North Dakota man denies helping kill pregnant woman


FARGO, N.D. (AP) — A man on trial in the death of a North Dakota woman whose baby was cut from her womb denied any role in her death, testifying Thursday that when he walked into his apartment and heard a baby cry, he thought his girlfriend had given birth.

William Hoehn, 33, disputed testimony from his now ex-girlfriend, Brooke Crews, that he took any part in the August 2017 slaying of Savanna Greywind, 22. Crews pleaded guilty to murder earlier this year and is serving life in prison.

Hoehn is charged with conspiracy to commit murder. He has admitted he helped to cover up the crime but denied knowing anything about Crews' plans to kill Greywind.

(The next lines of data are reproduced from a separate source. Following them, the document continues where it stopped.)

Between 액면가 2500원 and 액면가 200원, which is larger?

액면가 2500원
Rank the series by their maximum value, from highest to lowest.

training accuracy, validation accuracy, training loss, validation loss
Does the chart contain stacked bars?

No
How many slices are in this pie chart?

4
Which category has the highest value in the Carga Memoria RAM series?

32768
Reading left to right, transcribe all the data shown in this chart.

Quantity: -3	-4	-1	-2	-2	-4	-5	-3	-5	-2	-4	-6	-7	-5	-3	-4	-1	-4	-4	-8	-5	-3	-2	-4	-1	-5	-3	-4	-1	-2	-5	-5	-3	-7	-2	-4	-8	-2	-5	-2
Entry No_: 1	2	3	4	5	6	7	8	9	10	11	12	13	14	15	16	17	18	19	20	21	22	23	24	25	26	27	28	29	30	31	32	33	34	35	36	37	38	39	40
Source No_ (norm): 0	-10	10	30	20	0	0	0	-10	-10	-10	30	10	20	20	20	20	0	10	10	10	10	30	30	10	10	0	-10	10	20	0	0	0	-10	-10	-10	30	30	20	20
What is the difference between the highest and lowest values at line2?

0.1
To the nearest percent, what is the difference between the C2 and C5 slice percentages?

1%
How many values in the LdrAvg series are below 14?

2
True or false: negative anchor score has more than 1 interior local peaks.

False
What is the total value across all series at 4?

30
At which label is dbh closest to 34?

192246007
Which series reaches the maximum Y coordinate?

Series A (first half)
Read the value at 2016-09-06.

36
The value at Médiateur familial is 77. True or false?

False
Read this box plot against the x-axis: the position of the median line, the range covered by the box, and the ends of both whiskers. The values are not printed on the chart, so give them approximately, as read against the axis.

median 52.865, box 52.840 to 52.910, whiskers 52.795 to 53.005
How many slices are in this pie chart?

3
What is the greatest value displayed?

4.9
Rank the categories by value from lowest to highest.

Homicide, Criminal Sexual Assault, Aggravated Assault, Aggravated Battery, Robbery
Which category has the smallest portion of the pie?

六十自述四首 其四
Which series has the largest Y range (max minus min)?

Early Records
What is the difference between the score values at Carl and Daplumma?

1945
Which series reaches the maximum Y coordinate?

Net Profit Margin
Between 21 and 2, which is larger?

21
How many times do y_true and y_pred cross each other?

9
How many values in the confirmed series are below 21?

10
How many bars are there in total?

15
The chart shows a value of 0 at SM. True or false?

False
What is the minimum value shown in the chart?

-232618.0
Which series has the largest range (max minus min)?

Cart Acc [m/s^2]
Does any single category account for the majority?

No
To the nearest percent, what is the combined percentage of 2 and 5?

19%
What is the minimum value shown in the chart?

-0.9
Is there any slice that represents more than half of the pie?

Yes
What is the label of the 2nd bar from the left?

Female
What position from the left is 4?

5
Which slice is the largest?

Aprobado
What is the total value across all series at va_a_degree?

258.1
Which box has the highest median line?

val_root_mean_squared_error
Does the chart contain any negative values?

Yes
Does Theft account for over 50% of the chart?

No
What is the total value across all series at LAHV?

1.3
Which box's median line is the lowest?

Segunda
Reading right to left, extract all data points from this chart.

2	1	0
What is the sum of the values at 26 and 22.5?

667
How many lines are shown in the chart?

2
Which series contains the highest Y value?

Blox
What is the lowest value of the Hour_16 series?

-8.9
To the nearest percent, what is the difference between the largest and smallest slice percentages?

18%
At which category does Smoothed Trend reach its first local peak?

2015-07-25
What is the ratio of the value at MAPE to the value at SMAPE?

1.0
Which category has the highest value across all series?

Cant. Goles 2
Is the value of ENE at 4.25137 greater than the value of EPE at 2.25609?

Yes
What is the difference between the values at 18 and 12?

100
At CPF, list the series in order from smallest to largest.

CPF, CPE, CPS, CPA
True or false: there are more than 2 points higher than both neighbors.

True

Crews testified this week that she didn't "explicitly" tell Hoehn what she planned to do, but said when he walked in on a bloody scene in the couple's apartment bathroom, he got a rope and twisted it around Greywind's neck to make sure she was dead. The judge said this testimony could be taken as evidence that Hoehn had agreed to participate in the crime.

When Hoehn was asked by his attorney, Daniel Borgen, whether he had any agreement with Crews to kill Greywind and take her baby, Hoehn said: "Absolutely not. No, no, no."

Crews also testified that she had faked a pregnancy in order to keep from losing Hoehn, and that when he figured out she was lying, she felt pressured to get a baby. Hoehn disputed that, saying he believed Crews was pregnant until the day of Greywind's death.

Hoehn looked frequently at the jury as he described arriving home that day and hearing a baby.

"It wasn't a wail, it wasn't like a cry or nothing," he said. "It was a distinct baby sound. I remember feeling elated and I thought, 'Oh my god, she had the baby when I was at work.' "

Hoehn said after he walked into the bathroom, he asked Crews, "Were you even pregnant?" He said she grabbed her stomach and said, "I think so."

Prosecutors attacked Hoehn's credibility, citing his conflicting stories to police after his arrest and suggesting that his previous run-ins with the law made him adept at dealing with investigators.

"I wouldn't say I'm savvy about it. I've had a little experience, yes," said Hoehn. He also testified that Crews sometimes to referred to him as "baby beater" because he had pleaded guilty in 2011 to a child abuse conviction for fracturing his young son's skull.

When Cass County prosecutor Leah Viste suggested that Hoehn and Crews would do anything for each other, Hoehn said they had boundaries.

Greywind's death prompted North Dakota Sen. Heidi Heitkamp to introduce Savanna's Act , which aims to improve tribal access to federal crime information databases and create standardized protocols for responding to cases of missing and slain Native American women . A similar bill has been introduced in the House.